Rector\Php82\Rector\FuncCall\Utf8DecodeEncodeToMbConvertEncodingRector

https://github.com/rectorphp/rector/blob/main/docs/rector_rules_overview.md#utf8decodeencodetombconvertencodingrector

https://wiki.php.net/rfc/remove_utf8_decode_and_utf8_encode - deprecation

https://www.php.net/manual/en/function.utf8-decode - deprecated

https://www.php.net/manual/en/function.mb-convert-encoding.php - available since PHP 4

https://www.php.net/manual/en/function.mb-strlen.php - available since PHP 4

In short, it seems the exact replacement should be:

-utf8_decode($string)
+mb_convert_encoding($string, 'ISO-8859-1')

And this is the exact replacement for counting length:

-strlen(utf8_decode($string))
+mb_strlen($string, 'UTF-8')

Weird Notes

This is a weird test showing that - pro

<?php
# https://www.php.net/manual/en/function.strlen.php#118484
// the Arabic (Hello) string below is: 59 bytes and 32 characters
$string = "السلام علیکم ورحمة الله وبرکاته!";

# says: 32
var_dump( strlen(utf8_decode($string)) );

# says: 32
var_dump( strlen(mb_convert_encoding($string, 'ISO-8859-1') ) );

# says: 32
var_dump( mb_strlen(mb_convert_encoding($string, 'ISO-8859-1') , 'ISO-8859-1') );

# says: 32 and it's probably the most efficient
var_dump( mb_strlen($string, 'UTF-8') );

# says: 69
var_dump( mb_strlen($string, 'ISO-8859-1') );

Event Timeline

valerio.bozzolan triaged this task as High priority.
valerio.bozzolan created this object in space S1 Public.

By the way, Rector.php was able to do this replacement automatically:

-utf8_decode($string)
+mb_convert_encoding($string, 'ISO-8859-1')

But it was not able to do this replacement:

-strlen(utf8_decode($string))
+mb_strlen($string, 'UTF-8')

So, Rector.php originally proposed this version that is not very optimized:

-strlen(utf8_decode($string))
+strlen(mb_convert_encoding($string, 'ISO-8859-1'))

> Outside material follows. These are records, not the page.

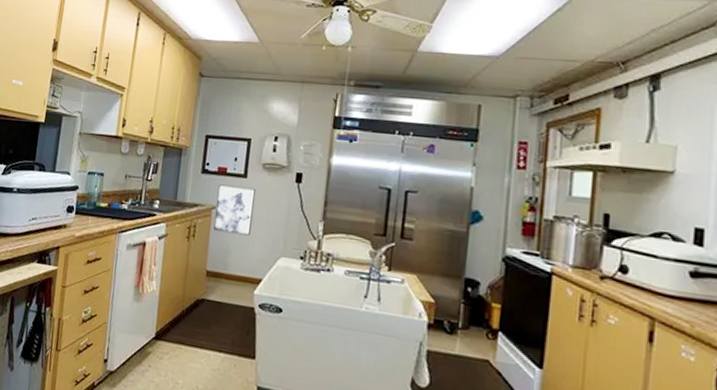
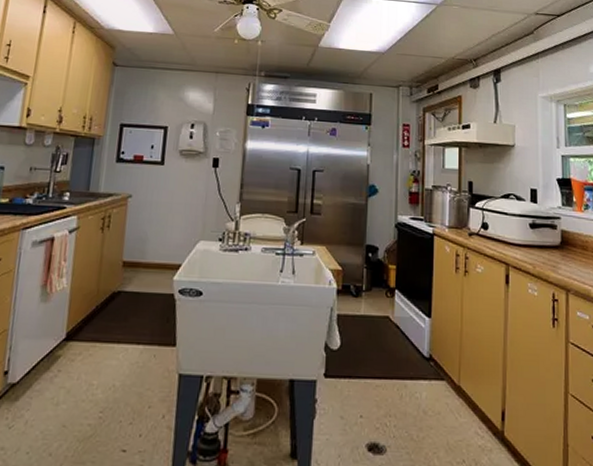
wall art: present [214,184,255,236] -> none [130,172,173,222]

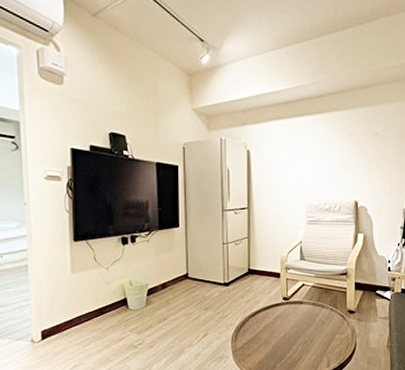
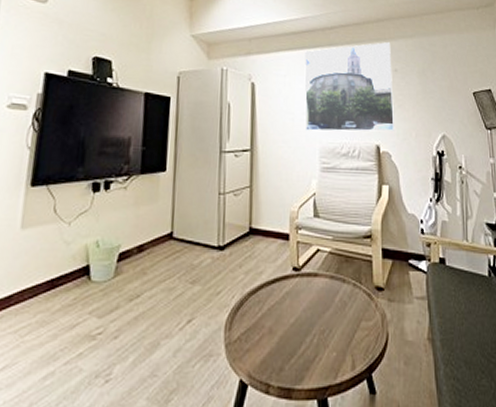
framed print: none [293,108,373,191] -> present [304,42,395,132]

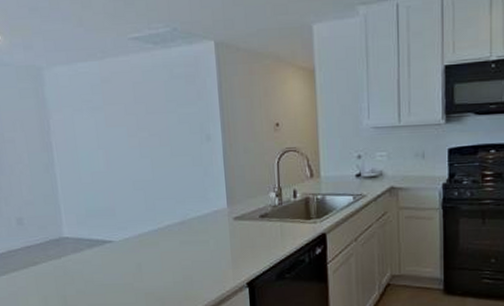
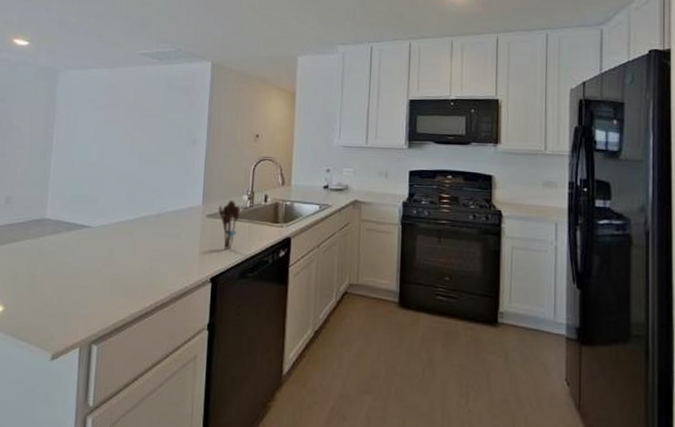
utensil holder: none [245,199,269,252] -> present [218,200,240,250]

It looks like upstream just straight-up removed the call to utf8_decode() in the master branch: https://secure.phabricator.com/diffusion/ARC/browse/master/src/utils/utf8.php$290-292

In T15188#9488, @speck wrote:

It looks like upstream just straight-up removed the call to utf8_decode() in the master branch: https://secure.phabricator.com/diffusion/ARC/browse/master/src/utils/utf8.php$290-292

Yeah thanks. As mentioned here:

rARC08dfffd5caf7: Replace function utf8_decode() - deprecated since PHP 8.2

In my opinion the upstream change is just slow as hell since it does not benefit in any way from native multi-byte functions. Also, it does not mention any reason for not doing that.